Section 20A came into effect on 1 March 2004 and this section deals with the ring-fencing provisions that prevent natural persons from reducing their taxable income by using losses from secondary trade.
Section 20A does not replace sections 11(a) and 23(g) of the Income Tax Act. All expenses that do not qualify in terms of section 11(a) or expenses that are denied as a deduction in terms of section 23(g), will be lost permanently. Thus, Article 20A contrasts with sections 11(a) and 23(g) since expenses are not permanently disallowed under Article 20A but rather ring-fenced by allowing them as a deduction against future taxable income of the primary industry.
Section 20A(2) lays down the following requirements according to which assessed losses will be ring-fenced:
2.1 Assessed losses resulting from game farming activities in 3 of the 5 preceding years may possibly be ring-fenced.

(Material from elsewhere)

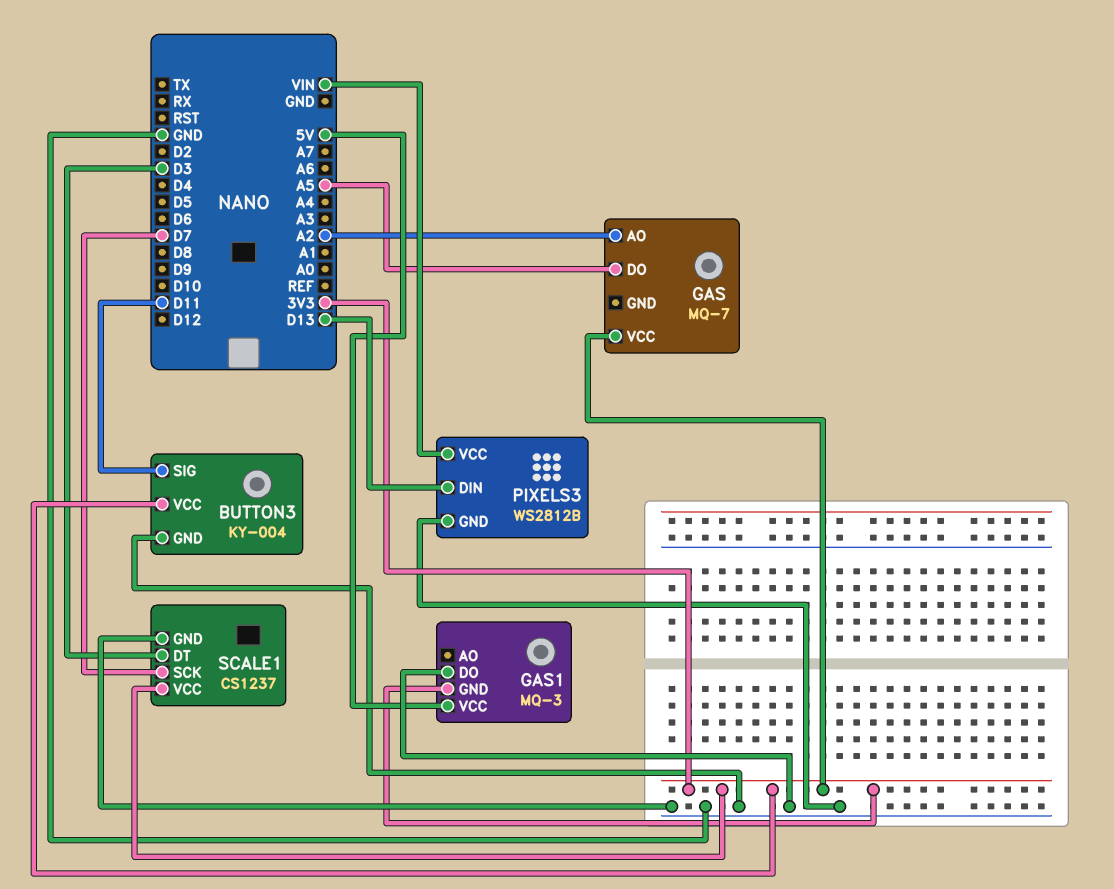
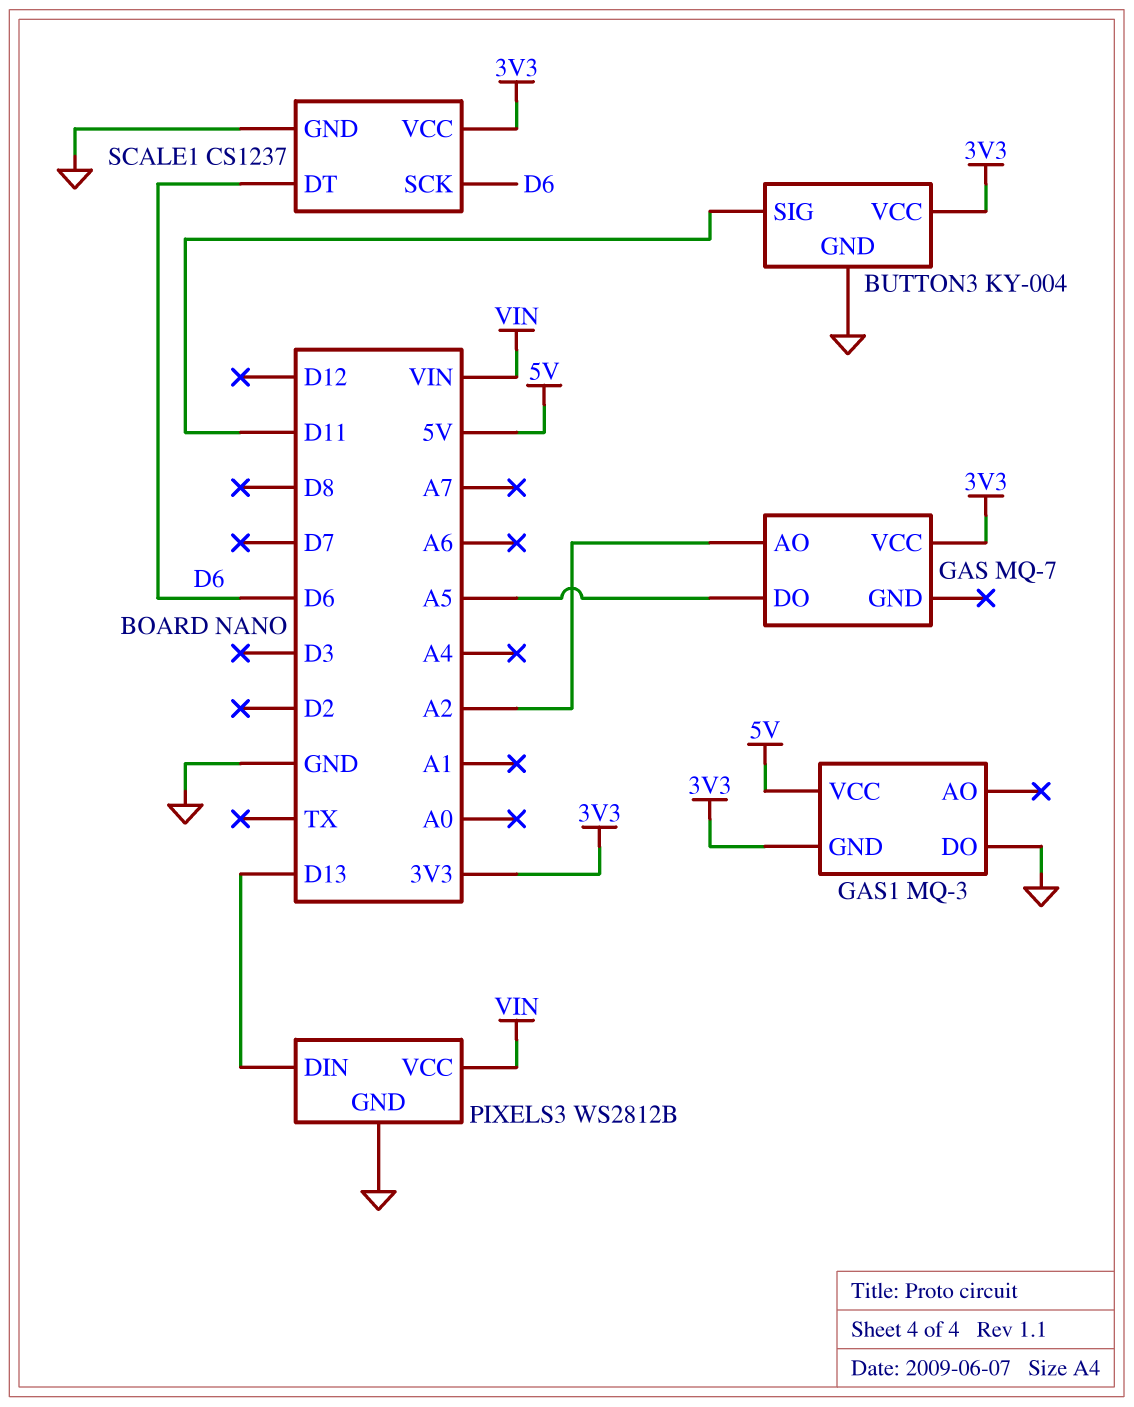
SCALE1 pin DT: D3 -> D6
SCALE1 pin SCK: D7 -> D6

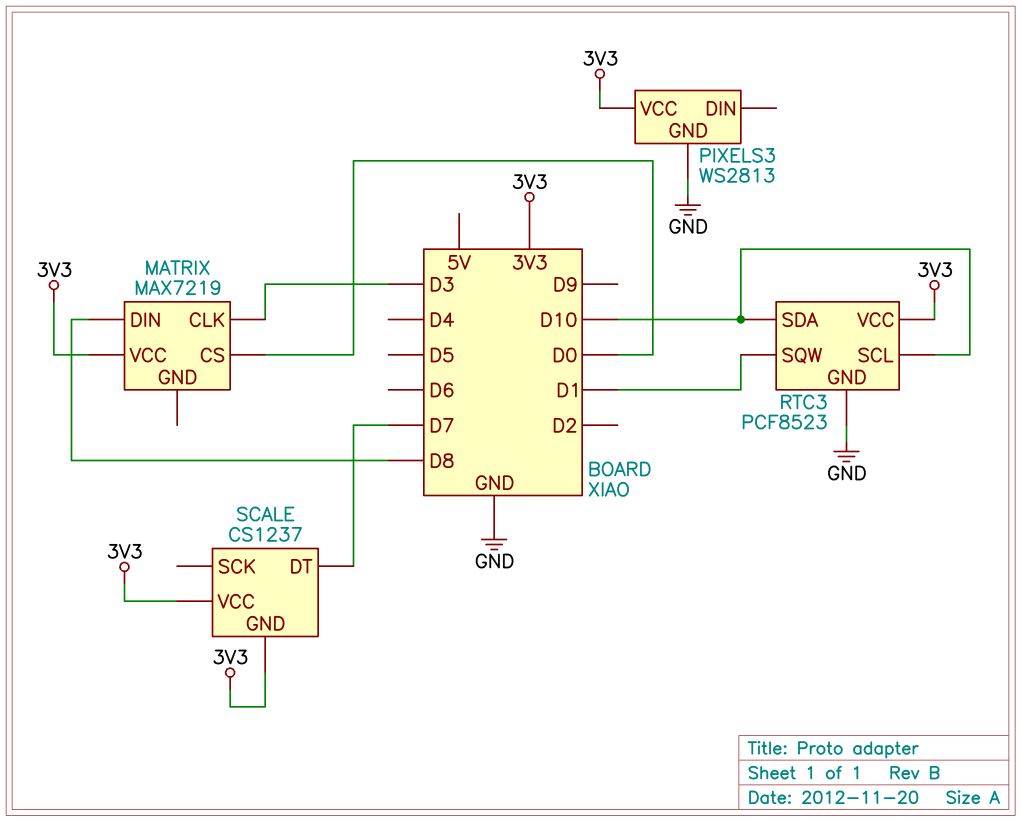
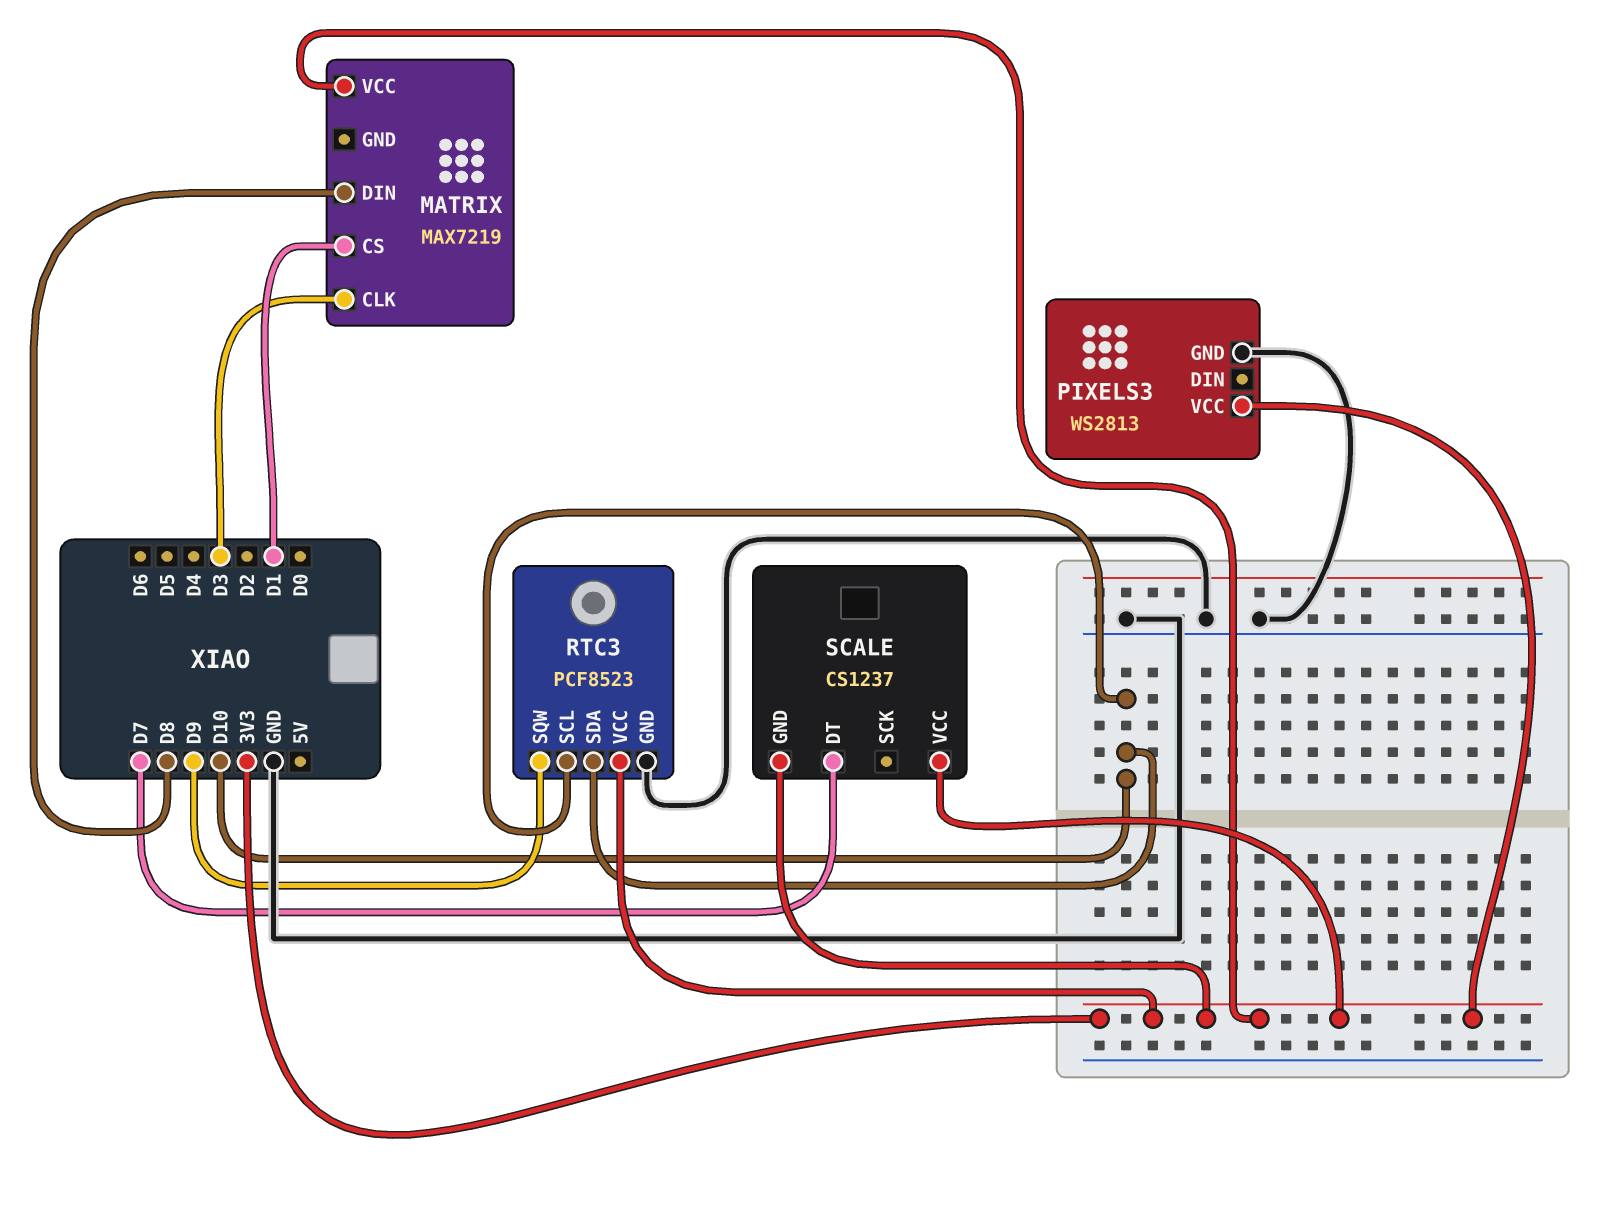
MATRIX pin CS: D0 -> D1
RTC3 pin SQW: D1 -> D9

2.2 Section 20A(2)(b) provides a list of “suspicious activities” and if assessed losses are generated by one of the following activities for at least 3 of the preceding 5 years, such losses may possibly be ring-fenced:
– any sports activities pursued by the taxpayer;
– any trade in collectables;
– letting of residential property, unless at least 80% of the accommodation is used by persons not related to the taxpayer for at least half of the year of assessment;
– letting of vehicles, aircraft or boats as defined in the Eighth Annexure, unless at least 80% of the vehicles, aircraft or boats are used by non-related persons for at least half of the year of assessment;
– putting animals on show by the taxpayer;
– farming or stud farming, unless the taxpayer is carrying on these activities on a full-time basis;
– any form of fine arts or performing arts carried on by the taxpayer;
-any form of gambling or betting carried on by the taxpayer.